If the session is interrupted, a packet with the RST (reset) bit set turned on could be received or, if either host wants to stop the session, the FIN (finish) bit would be turned on. In either case, the PIX device knows the session is ending and removes any related xlate and state table entries, thereby reducing the vulnerability to unauthorized use.

Unauthorized Return Traffic

If host 10.2.2.45 were to attempt to send additional packets, even a packet with the SYN bit on and ACK bit off, indicating a new session, the attempt would be blocked because no existing state table entry would be available. Because the original translation was done with NAT (or PAT), there wouldn’t be a static entry allowing the unsolicited data.

Authorized Inbound Traffic

Assuming the inbound traffic is destined to a shared server, the static address translation is in the xlate table and an enabling access control list allows the unsolicited inbound packet. The SYN bit is on and the ACK bit is off. A state table entry is made, and any necessary translation is performed before the packet passes into the more secure network, typically DMZ, but it could be inside. This state table entry is an “embryonic” TCP session, indicating it’s incomplete. The state table entry remains in this state until the three-way handshake is complete and ACK packets are being exchanged.

The inside host then performs Step 2 in the TCP handshake and things progress, as described earlier. Each exchange in both directions is reviewed and the state table is updated as necessary.

SYN Attacks

A common form of DoS attack is some variation of a SYN attack where large numbers of SYN packets are received by the inside device and appropriate reply exchanges are prepared and sent. Unfortunately, the sender has no intention of completing these sessions, so the final step of the handshake is never completed. If you recall from Chapter 1, this type of attack can be successful by either overloading the target host or by congesting the link to the target host. Either way, legitimate traffic and activity can’t get service.

PIX Firewalls can monitor both the number of embryonic sessions and the time it takes to complete them. This information can be used by the PIX to trigger discarding embryonic sessions to keep the host from being buried. Unfortunately, while the PIX can protect the target device from too many half-open sessions, it might need assistance from an upstream Internet service provider (ISP) to keep the link from becoming clogged.

User Datagram Protocol

Because UDP doesn’t establish a connection-oriented session, it’s harder to protect.

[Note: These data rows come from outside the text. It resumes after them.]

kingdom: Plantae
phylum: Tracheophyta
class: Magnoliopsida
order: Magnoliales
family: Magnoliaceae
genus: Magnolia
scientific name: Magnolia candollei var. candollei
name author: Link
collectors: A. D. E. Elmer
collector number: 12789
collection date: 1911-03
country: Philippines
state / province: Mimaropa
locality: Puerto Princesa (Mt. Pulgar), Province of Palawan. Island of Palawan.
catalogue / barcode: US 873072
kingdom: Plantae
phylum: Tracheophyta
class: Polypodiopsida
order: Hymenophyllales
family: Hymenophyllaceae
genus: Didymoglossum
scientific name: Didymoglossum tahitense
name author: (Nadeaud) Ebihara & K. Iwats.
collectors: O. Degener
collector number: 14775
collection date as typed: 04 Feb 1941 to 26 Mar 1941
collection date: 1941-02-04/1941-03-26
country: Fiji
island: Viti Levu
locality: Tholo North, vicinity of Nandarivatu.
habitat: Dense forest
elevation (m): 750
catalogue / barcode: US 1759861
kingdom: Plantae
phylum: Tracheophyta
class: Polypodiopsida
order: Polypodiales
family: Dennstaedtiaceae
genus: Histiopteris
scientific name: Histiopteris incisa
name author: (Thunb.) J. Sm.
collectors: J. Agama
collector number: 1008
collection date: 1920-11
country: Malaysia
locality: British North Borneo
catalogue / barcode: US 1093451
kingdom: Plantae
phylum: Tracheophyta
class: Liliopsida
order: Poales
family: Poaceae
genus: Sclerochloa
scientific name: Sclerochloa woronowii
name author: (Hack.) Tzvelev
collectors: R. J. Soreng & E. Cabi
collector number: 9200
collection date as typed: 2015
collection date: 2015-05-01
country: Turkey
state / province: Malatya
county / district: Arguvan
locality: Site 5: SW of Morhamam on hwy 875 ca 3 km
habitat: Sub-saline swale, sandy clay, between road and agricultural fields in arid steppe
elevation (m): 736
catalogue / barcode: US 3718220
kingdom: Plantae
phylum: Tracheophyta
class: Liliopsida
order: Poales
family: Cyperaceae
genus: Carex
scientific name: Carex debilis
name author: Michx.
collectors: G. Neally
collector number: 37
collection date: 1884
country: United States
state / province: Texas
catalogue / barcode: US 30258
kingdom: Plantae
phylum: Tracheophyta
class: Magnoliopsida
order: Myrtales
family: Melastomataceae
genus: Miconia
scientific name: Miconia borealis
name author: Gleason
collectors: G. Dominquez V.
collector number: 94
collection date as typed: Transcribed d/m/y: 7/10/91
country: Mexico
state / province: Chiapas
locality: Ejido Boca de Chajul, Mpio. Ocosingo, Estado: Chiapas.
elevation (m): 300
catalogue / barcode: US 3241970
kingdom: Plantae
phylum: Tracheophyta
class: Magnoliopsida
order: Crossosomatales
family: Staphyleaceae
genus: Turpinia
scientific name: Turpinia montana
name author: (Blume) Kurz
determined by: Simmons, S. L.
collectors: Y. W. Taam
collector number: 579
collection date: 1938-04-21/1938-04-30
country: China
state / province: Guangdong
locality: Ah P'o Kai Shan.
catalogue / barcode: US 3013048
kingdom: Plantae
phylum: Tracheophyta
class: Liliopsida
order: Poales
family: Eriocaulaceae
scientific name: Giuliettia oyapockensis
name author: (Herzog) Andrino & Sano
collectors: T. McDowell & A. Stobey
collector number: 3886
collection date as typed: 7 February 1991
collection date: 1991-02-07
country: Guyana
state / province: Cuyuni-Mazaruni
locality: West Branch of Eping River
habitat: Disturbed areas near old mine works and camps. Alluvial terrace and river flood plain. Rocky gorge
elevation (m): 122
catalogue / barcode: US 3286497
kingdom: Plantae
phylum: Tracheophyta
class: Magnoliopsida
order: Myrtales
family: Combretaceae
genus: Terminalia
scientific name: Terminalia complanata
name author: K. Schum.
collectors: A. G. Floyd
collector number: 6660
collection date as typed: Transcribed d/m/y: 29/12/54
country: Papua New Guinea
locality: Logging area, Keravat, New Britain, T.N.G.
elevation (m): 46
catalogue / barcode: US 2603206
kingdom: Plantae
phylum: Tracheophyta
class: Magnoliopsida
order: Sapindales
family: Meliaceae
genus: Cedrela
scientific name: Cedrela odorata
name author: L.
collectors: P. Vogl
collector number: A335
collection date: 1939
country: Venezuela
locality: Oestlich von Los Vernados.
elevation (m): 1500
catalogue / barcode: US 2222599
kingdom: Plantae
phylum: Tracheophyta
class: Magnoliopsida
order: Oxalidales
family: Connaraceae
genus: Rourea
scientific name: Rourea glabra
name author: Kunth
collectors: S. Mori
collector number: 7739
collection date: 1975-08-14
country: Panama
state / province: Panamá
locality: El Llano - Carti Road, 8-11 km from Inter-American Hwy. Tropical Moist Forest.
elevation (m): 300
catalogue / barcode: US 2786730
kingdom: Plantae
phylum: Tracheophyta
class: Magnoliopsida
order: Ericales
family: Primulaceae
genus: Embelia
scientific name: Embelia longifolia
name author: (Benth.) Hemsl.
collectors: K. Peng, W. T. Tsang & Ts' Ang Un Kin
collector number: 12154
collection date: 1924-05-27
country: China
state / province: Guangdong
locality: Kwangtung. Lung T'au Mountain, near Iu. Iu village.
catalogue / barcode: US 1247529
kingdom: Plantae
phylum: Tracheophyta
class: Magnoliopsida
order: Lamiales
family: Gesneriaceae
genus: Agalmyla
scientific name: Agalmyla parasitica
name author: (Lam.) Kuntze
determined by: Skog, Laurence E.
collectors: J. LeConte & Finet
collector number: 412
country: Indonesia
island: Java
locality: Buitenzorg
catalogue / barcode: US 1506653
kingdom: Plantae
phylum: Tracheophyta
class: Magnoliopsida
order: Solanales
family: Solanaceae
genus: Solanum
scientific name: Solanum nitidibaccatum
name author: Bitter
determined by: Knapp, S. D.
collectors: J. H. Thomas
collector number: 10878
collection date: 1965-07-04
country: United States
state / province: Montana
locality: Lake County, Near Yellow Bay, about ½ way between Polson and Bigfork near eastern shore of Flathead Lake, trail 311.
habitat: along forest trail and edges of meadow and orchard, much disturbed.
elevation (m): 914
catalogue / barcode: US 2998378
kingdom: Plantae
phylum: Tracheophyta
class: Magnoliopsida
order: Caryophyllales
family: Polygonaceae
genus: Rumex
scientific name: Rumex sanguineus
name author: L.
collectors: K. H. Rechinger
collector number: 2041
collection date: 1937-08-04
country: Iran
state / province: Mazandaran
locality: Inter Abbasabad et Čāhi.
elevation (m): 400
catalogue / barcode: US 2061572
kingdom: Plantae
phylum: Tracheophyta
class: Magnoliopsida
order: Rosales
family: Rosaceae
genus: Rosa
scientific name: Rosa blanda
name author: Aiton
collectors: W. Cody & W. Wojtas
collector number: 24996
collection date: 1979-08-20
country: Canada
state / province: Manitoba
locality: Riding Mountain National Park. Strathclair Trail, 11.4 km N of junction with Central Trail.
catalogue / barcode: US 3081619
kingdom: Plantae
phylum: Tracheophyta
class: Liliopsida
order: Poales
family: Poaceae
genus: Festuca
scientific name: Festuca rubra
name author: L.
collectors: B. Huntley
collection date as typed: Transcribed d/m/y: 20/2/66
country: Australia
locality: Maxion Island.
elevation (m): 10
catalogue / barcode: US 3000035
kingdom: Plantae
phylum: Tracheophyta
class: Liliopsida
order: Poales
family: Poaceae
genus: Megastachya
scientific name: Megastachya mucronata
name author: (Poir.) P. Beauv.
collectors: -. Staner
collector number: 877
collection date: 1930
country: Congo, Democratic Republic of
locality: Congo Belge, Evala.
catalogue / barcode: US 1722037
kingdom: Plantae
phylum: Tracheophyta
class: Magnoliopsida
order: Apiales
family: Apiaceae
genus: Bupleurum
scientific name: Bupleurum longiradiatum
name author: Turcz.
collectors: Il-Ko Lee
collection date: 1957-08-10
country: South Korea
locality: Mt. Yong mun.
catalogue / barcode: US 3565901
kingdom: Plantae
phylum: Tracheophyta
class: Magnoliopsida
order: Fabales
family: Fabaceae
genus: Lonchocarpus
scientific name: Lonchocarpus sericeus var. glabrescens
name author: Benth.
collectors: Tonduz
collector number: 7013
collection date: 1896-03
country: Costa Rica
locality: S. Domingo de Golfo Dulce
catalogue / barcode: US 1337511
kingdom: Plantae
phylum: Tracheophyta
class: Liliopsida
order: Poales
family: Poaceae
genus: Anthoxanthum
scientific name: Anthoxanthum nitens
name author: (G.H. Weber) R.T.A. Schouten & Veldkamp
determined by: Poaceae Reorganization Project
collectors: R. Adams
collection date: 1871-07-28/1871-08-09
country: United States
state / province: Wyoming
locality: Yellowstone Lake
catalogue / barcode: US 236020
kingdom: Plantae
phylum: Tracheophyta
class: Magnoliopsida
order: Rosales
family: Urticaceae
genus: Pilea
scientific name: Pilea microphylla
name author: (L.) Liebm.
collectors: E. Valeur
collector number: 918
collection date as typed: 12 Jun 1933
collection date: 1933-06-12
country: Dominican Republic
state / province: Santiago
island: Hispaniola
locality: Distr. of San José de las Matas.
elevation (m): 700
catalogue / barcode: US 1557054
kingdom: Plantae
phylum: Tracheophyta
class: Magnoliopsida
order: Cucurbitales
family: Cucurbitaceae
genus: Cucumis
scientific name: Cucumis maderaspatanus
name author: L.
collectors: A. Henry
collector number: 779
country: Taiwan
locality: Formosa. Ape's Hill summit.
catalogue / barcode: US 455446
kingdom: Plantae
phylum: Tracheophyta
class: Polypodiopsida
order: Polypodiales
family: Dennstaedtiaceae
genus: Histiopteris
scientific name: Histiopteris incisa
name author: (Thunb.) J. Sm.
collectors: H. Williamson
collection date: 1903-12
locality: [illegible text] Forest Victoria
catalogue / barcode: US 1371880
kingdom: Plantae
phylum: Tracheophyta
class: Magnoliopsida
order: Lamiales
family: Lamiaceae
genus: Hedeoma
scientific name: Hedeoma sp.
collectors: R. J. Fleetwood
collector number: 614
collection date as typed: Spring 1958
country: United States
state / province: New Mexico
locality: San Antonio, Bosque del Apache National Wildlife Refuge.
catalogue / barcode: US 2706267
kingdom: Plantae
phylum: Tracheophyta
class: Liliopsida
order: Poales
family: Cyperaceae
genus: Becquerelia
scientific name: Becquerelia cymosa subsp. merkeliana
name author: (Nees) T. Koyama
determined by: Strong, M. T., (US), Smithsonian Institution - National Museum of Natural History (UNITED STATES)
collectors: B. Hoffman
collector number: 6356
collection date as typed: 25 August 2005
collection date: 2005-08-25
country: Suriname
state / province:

The PIX creates a state table entry any time a UDP packet is sent from a secure interface to a less-secure interface. This entry can only have the basic source, and destination addresses and port numbers. Any UDP traffic arriving from the less-secure interface that matches the state table entries is allowed to pass through.

Common UDP datagrams, such as DNS and NFS, are frequent targets of attacks, so it’s important that UDP connections be restricted. PIX units have a feature that only allows one DNS server to respond to a DNS query. Any additional responses are discarded. This reduces the likelihood of an attacker submitting a bogus response and directing output to a bad destination. To reduce exposure further, the state table entries created from the outgoing UDP datagrams have default lives of only two minutes, configurable, to see returning traffic before they’re removed.